Now Jeroboam actually intended these molten images to represent Yahweh, not the Canaanite god, Baal. Bulls or calves were a common representation of either the god or his throne, the god was thought to stand or sit on the back of the strong animal as on a throne. Jewish religion forbade representing Yahweh by means of idols or icons, and wisely so. It was a short step from “seeing” Yahweh as a golden calf or bull to Yahweh “being” one or, at least, the idol being worshiped. All this was soundly and roundly condemned, especially in the Book of Deuteronomy whose slogan was: one God, one Law, one cult, one people, one Temple. That editor then re-wrote the more ancient desert rebellion story and inserted enough details about a “golden calf” to make it impossible to miss his point. Both Jeroboam now and Aaron then were wrong and both contributed to the destruction of God’s people. There is but one God who is to be worshiped as he has revealed he would like to be and not as humans would prefer. Whether the desert generation was worshiping another deity or worshiping Yahweh by means of an idol this apostasy nullified the covenant and became a model for future generations like Jeroboam’s to avoid.

In verse seven, go down at once to your people: Ex 24: 18 tells us that Moses was gone forty days and forty nights, a long time. During his absence, Aaron, Moses’ brother, up to this point a relative unknown, supervises the construction of an idol and leads a feast with holocausts and peace offerings to it.

In verse eight, Making for themselves a molten calf and worshiping it: “Molten” is the past perfect participle, archaic, to be sure, of “melt.” Metal is liquefied by heat and poured into a cast for shaping. It stretches the imagination to suppose that this traveling band of escapees had enough golden jewelry on them and with them and the technology, skills and equipment necessary to actually make a golden calf of any proportions, let alone one which would have an altar before it. Verse four, says that Aaron used a graving tool. In other words he carved or sculpted an idol. Perhaps, this idol was carved from wood or even stone. The writer was not bothered by the questions such “advanced technology” in a desert setting would raise.

This is your God: Actually, the text reads “These are your gods.” While the plural form, Hebrew ‘elohim, can refer to “gods,” it is used to refer to the one God, Yahweh, over two thousand times in the Old Testament. It is clear from what is said that the reference is to Yahweh, who brought you out of the land of Egypt, and not to some other deity. It is the form their worship took, the worship of an idol, a molten calf, which offends Yahweh. They are not really, intentionally worshiping another god.

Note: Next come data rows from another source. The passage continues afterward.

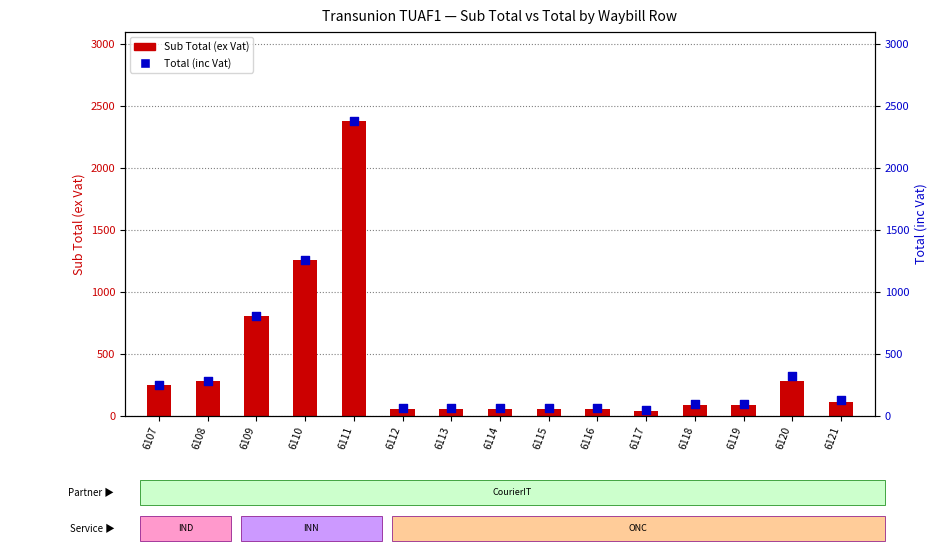

Which series has the largest total across all categories?

Total (inc Vat)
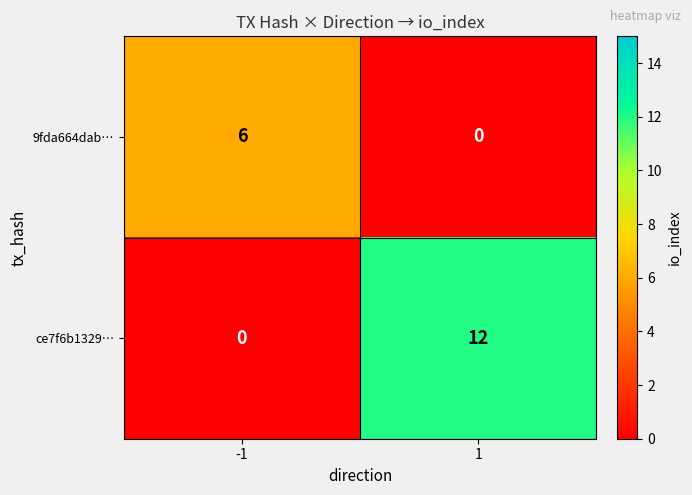

Rank the series at -1 from highest to lowest value.

9fda664dab…, ce7f6b1329…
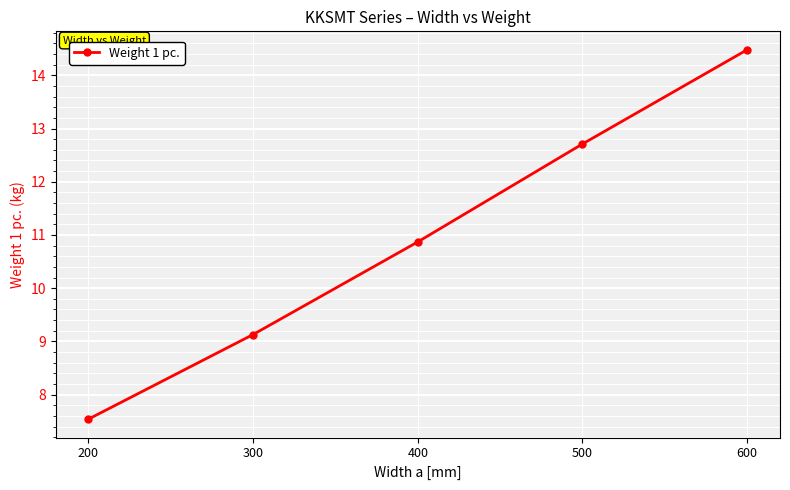

What is the difference between the maximum and minimum values?

6.9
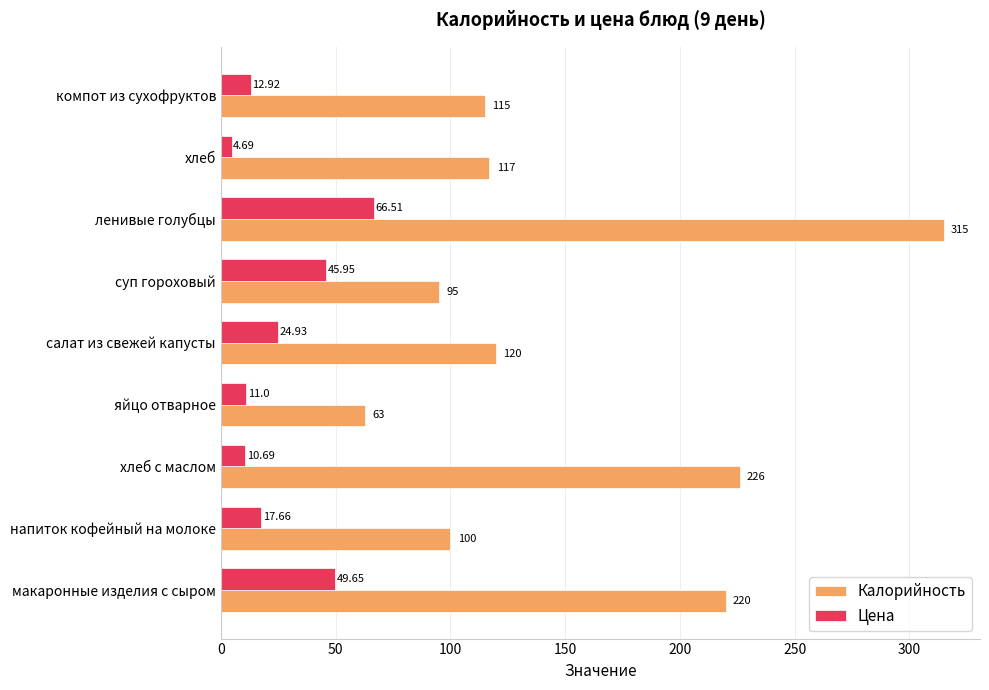

At which label does Калорийность reach its peak?

ленивые голубцы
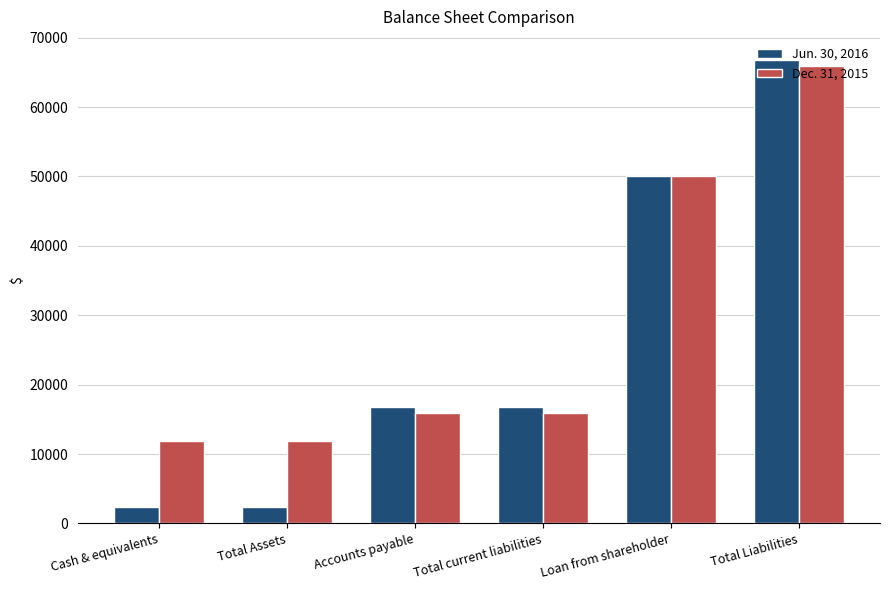

Is it true that Dec. 31, 2015 equals 35572 at Total Liabilities?

False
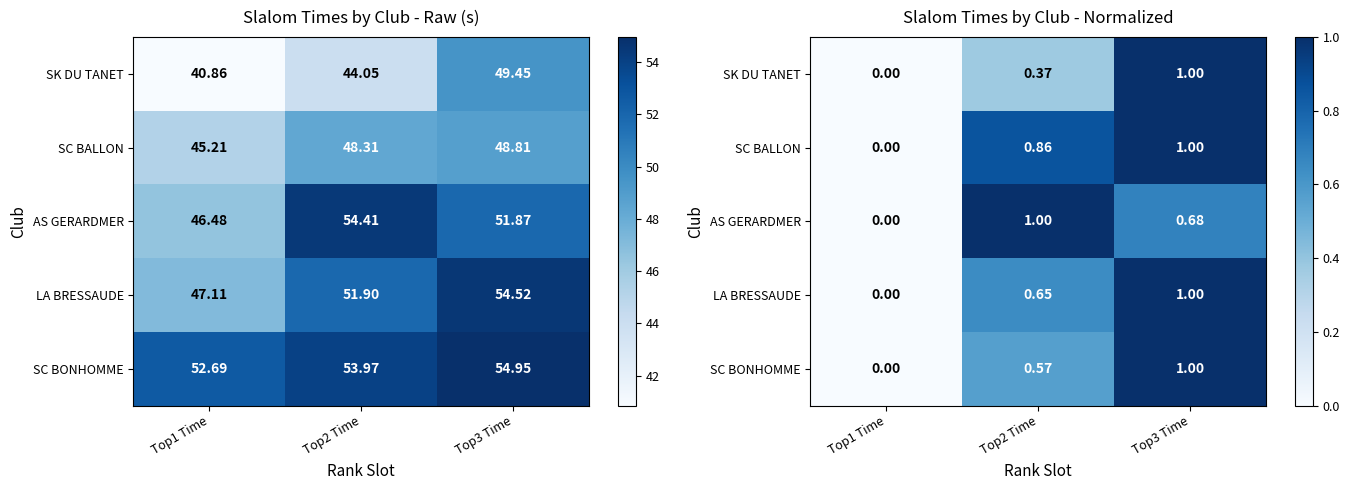

At Top3 Time, list the series in order from smallest to largest.

AS GERARDMER, SK DU TANET, SC BALLON, LA BRESSAUDE, SC BONHOMME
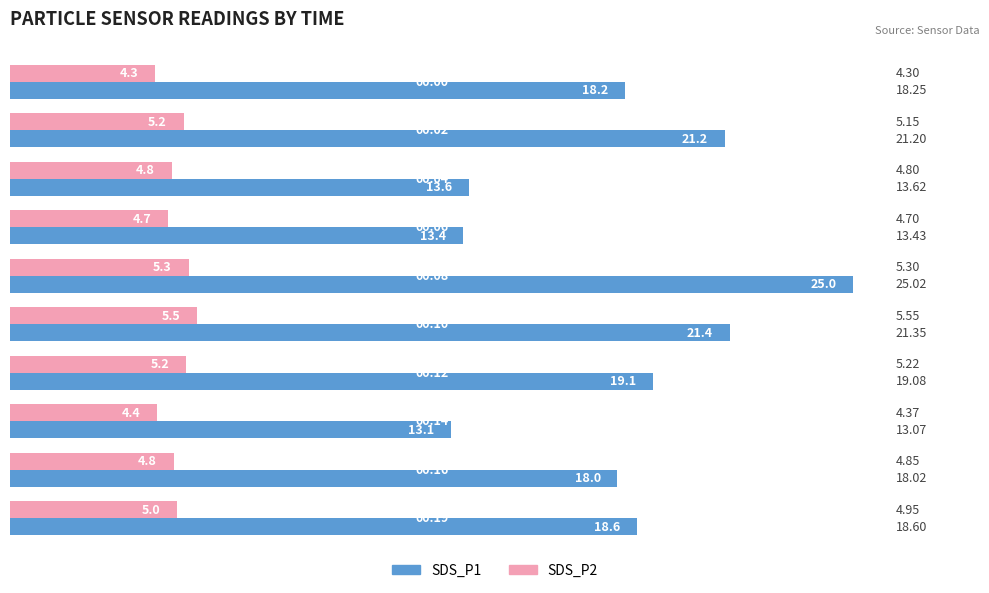

At how many categories does at least one series exceed 15?

7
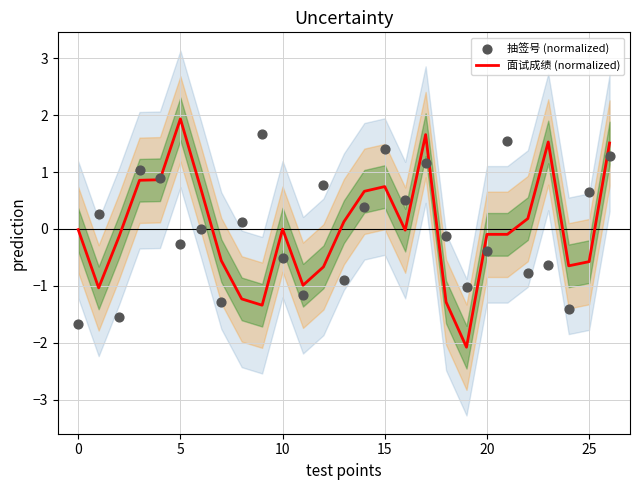

Which series reaches the minimum Y coordinate?

面试成绩 (normalized)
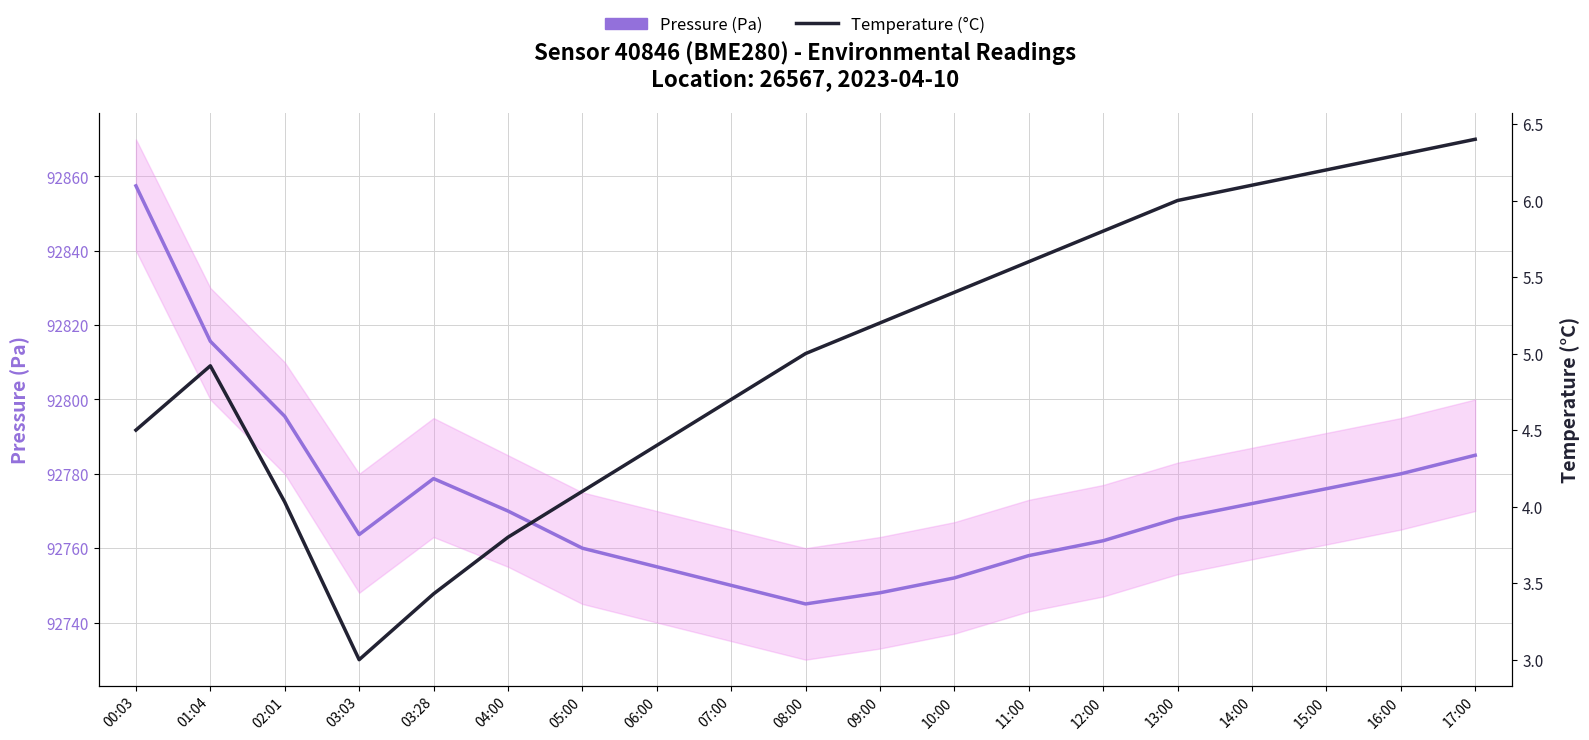

Rank the series at 13:00 from lowest to highest value.

Temperature (°C), Pressure (Pa)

In verse nine, I see how stiff-necked this people is: Despite the prohibition in the first commandment or second in the Hebrew and other Protestant traditions against idols the people have insisted on worshiping Yahweh the way they prefer rather than the way Yahweh has revealed he wants to be worshiped. Remember Moses was absent for so long because God was giving him instruction on building and maintaining his dwelling to accompany them on their journey and how he was to “conduct services” or “preside at the liturgy.”

In verse ten, let me alone, then, that my wrath may blaze up against them: Even the Deuteronomic Redactor has inserted details into the story from the time of Jeroboam, the Yahwistic tradition of picturing God in anthropomorphic terms has remained. God is pictured like a human being, talking with Moses and having human emotions. He is saying, in effect, “Do not talk to me anymore. My mind is made up.” What the author wants to convey is that both God and Moses realized the consequences of the people’s behavior. The introduction of idol worship would spell the destruction of the people. There is no point in maintaining a covenant between God and his people if the people are going to ignore so a basic tenet as manner of worship. Disputes over worship, its forms, its functionaries, will tear the fabric of unity apart.